(Entries drawn from a collection)
# # #

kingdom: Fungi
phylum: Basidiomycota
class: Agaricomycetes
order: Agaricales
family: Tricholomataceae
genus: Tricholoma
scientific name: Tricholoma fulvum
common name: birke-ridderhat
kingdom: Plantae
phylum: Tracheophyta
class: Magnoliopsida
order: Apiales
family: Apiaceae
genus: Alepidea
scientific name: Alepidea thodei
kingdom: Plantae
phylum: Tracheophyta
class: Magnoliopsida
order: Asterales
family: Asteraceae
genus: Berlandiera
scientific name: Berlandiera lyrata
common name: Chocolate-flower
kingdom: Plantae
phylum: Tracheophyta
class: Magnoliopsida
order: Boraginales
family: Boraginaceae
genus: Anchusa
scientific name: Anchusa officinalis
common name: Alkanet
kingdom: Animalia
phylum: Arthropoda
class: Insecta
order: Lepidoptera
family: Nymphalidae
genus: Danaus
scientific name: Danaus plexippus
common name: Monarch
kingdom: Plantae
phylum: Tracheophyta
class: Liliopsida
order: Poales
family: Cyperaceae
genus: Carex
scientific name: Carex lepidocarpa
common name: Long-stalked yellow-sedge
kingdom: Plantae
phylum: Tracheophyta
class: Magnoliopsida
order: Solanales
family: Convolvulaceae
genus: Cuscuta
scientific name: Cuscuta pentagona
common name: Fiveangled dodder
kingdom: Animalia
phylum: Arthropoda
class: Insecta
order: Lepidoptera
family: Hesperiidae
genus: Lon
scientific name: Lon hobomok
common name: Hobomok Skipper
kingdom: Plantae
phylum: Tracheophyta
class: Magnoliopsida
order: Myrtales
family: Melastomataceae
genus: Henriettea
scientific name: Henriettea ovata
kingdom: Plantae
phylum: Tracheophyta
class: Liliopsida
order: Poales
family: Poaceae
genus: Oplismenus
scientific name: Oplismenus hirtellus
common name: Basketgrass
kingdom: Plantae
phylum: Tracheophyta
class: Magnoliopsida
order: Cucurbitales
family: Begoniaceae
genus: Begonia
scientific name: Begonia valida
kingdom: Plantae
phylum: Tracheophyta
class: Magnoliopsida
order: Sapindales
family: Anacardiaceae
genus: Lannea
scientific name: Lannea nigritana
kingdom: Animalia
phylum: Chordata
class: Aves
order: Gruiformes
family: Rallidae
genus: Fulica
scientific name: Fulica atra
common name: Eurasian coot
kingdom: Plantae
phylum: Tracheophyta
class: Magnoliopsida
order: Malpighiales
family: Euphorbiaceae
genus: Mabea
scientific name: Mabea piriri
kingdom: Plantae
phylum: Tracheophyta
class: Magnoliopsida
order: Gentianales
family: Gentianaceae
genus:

# # #

## [Required task]
Copy every row above word for word, from the first to the last.

## [Task solution]
kingdom: Fungi
phylum: Basidiomycota
class: Agaricomycetes
order: Agaricales
family: Tricholomataceae
genus: Tricholoma
scientific name: Tricholoma fulvum
common name: birke-ridderhat
kingdom: Plantae
phylum: Tracheophyta
class: Magnoliopsida
order: Apiales
family: Apiaceae
genus: Alepidea
scientific name: Alepidea thodei
kingdom: Plantae
phylum: Tracheophyta
class: Magnoliopsida
order: Asterales
family: Asteraceae
genus: Berlandiera
scientific name: Berlandiera lyrata
common name: Chocolate-flower
kingdom: Plantae
phylum: Tracheophyta
class: Magnoliopsida
order: Boraginales
family: Boraginaceae
genus: Anchusa
scientific name: Anchusa officinalis
common name: Alkanet
kingdom: Animalia
phylum: Arthropoda
class: Insecta
order: Lepidoptera
family: Nymphalidae
genus: Danaus
scientific name: Danaus plexippus
common name: Monarch
kingdom: Plantae
phylum: Tracheophyta
class: Liliopsida
order: Poales
family: Cyperaceae
genus: Carex
scientific name: Carex lepidocarpa
common name: Long-stalked yellow-sedge
kingdom: Plantae
phylum: Tracheophyta
class: Magnoliopsida
order: Solanales
family: Convolvulaceae
genus: Cuscuta
scientific name: Cuscuta pentagona
common name: Fiveangled dodder
kingdom: Animalia
phylum: Arthropoda
class: Insecta
order: Lepidoptera
family: Hesperiidae
genus: Lon
scientific name: Lon hobomok
common name: Hobomok Skipper
kingdom: Plantae
phylum: Tracheophyta
class: Magnoliopsida
order: Myrtales
family: Melastomataceae
genus: Henriettea
scientific name: Henriettea ovata
kingdom: Plantae
phylum: Tracheophyta
class: Liliopsida
order: Poales
family: Poaceae
genus: Oplismenus
scientific name: Oplismenus hirtellus
common name: Basketgrass
kingdom: Plantae
phylum: Tracheophyta
class: Magnoliopsida
order: Cucurbitales
family: Begoniaceae
genus: Begonia
scientific name: Begonia valida
kingdom: Plantae
phylum: Tracheophyta
class: Magnoliopsida
order: Sapindales
family: Anacardiaceae
genus: Lannea
scientific name: Lannea nigritana
kingdom: Animalia
phylum: Chordata
class: Aves
order: Gruiformes
family: Rallidae
genus: Fulica
scientific name: Fulica atra
common name: Eurasian coot
kingdom: Plantae
phylum: Tracheophyta
class: Magnoliopsida
order: Malpighiales
family: Euphorbiaceae
genus: Mabea
scientific name: Mabea piriri
kingdom: Plantae
phylum: Tracheophyta
class: Magnoliopsida
order: Gentianales
family: Gentianaceae
genus:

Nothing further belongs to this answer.